Then we hit traffic. If '24' wanted to be realistic, they could do an episode where Jack Bauer shoots a whole bunch of people in the first two minutes, gets into his car to drive to his next destination...and sits in traffic for the remaining 54:30. Tapping his fingers against the wheel. Cleaning his gun. Practicing shouting "Damnit!" to nobody in particular.

16.7.07

Yee-Haw

On a horse, riding on a narrow pine-lined trail through the Montana mountains. "Whoa, good horsie! Don't kill me, horsie! Don't gallop down that incredibly steep slope, horsie!" This morning I woke up in Brooklyn. Air travel is a very strange thing.

5.7.07

Blues Traveler

Two things recommend the Deep South: the music and the lovely belles who will coo over your presence as they pour you yet another drink to combat the oppressive heat. Which is where I found myself mid-week: the Ground Zero Blues Club in Clarksdale, Mississippi…

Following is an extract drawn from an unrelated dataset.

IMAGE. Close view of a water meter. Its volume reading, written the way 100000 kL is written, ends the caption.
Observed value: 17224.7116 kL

The night before had been a three-hour cruise south from Memphis along US-61, a yellow moon glowering overhead and insects spattering clear on the windshield of my SUV like raindrops. Blasting through the Delta at midnight with Robert Johnson crackling over the radio, you feel in your soul the edges of the reservoir from which those legendary ghosts drew the Blues: You want to light a cigarette (preferably hand-rolled), even though you don’t smoke; you want to take a stiff drink, even though you almost never do; you want to ruminate over women done you wrong, even if you don’t realize yet you’ve been dumped.

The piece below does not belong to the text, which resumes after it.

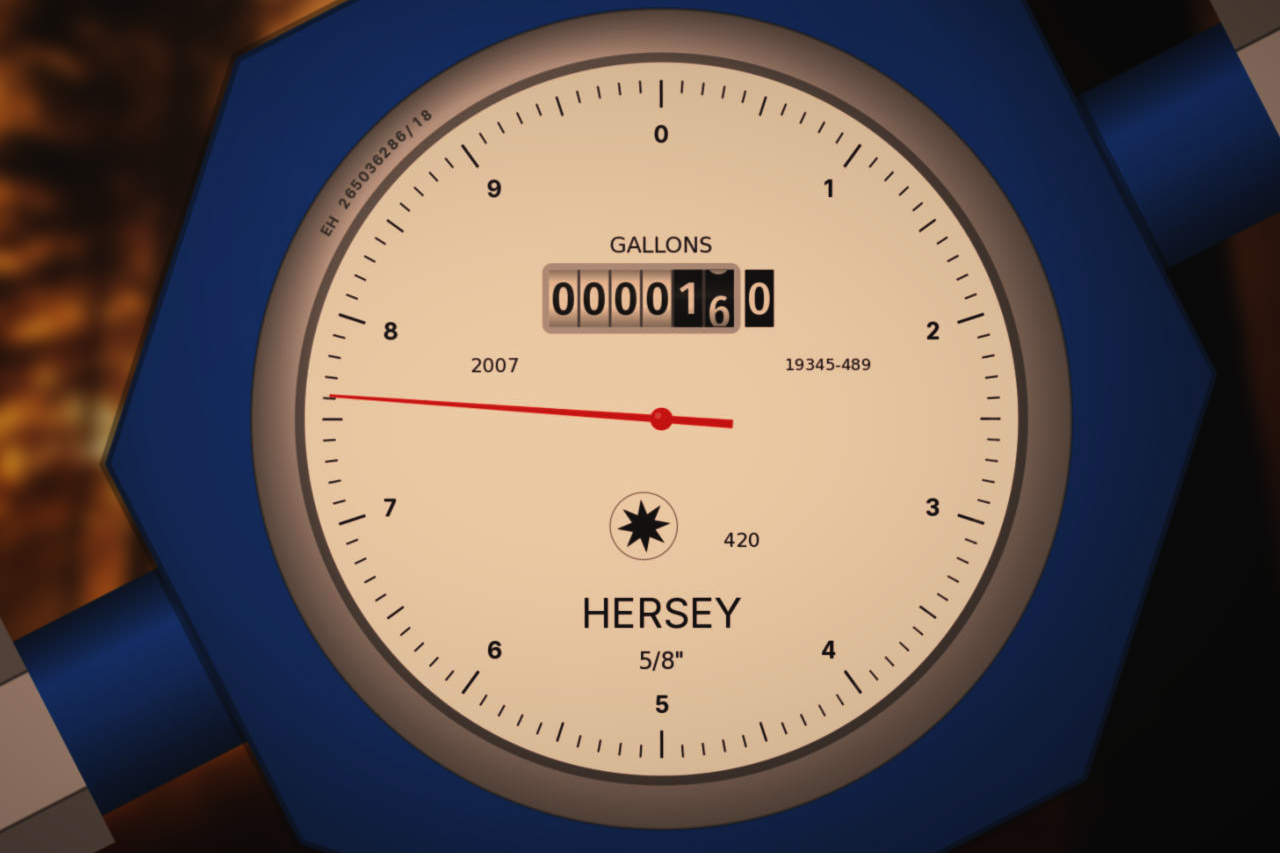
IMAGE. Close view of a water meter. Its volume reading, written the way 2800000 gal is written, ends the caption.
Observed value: 157.6 gal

It was my first time behind the wheel in several months and the directions from Memphis airport to Clarksdale had come in via text message, from a photographer trapped in NYC by a canceled flight and who needed me to pick up the rental vehicle. First I accidentally bombed down I-55 toward Jackson, singing along with heavy metal. Then realized I was going in the wrong direction, and had to drive all the way back to Memphis, play Flying Dutchman of the Federal Highway system, and eventually by one in the morning slingshot myself in the right direction, towards Vicksburg.

I pulled into the concrete lot behind the Ground Zero Blues Club at four in the morning (Clarksdale being a totally run-down, crumbling city amid the cotton fields), crashed out for two hours, woke up and drove back to Memphis to pick the rest of the crew up. Thus began my four days of getting a grand total of ten hours’ sleep…which was okay, because it helped kill the nervous jitters I usually get before celebrity interviews.

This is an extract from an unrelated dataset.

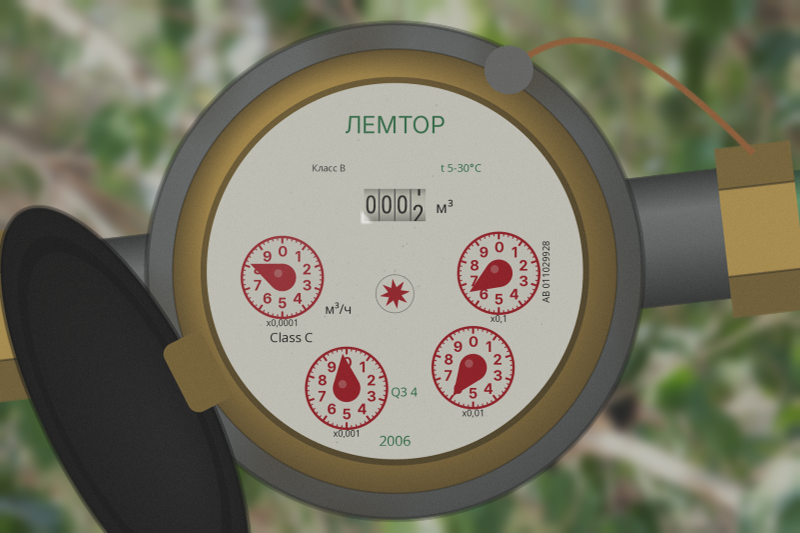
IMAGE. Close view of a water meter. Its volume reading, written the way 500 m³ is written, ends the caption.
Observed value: 1.6598 m³
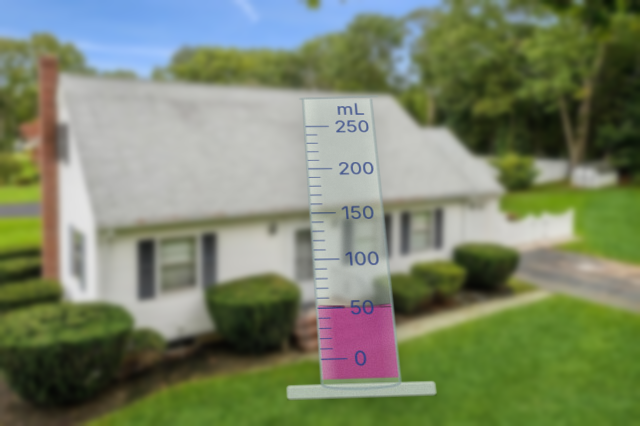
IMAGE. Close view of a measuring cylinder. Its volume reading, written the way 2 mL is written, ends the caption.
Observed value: 50 mL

Why I Am Slightly Depressed

Well, A., now you’re gone. Abruptly, but not completely. You want to be friends, “hang out,” still be “part of my life,” and all the rest of it.

Which is why, early this afternoon, coming back from Coney Island and the annual hot-dog eating contest (shown live on ESPN), I’m sprawled in the back of the last car of the N train, listening to the Rolling Stones’ ‘Miss You’ over and over again on my iPod, when one of the train conductors walks up.

“Hey, my man,” he says. “How old are you?”

I turn off Mick Jagger wailing about walking in Central Park alone, which right now seems not a half-bad idea, especially if a mugger with a pipe can grant a bit of sweet oblivion. “Um, 26?”

“And how long you been losing your hair?”

“Um, seven years?”

“Yeah, it’s hereditary, then. Same thing happened to my bro. He uses this shampoo, it does wonders, I swear, he’s looking all good on top…” The conductor mentions the name of said miraculous product, then looks at me expectantly, maybe waiting for some sort of hallelujah act on my part, a collapse to the knees in wonderment.

“That’s, um, great,” I say, fixing my ear-buds back in, already wondering if my next song selection should be ‘Innocent When You Dream,’ by Tom Waits. “Thanks. I’ll keep it in mind.”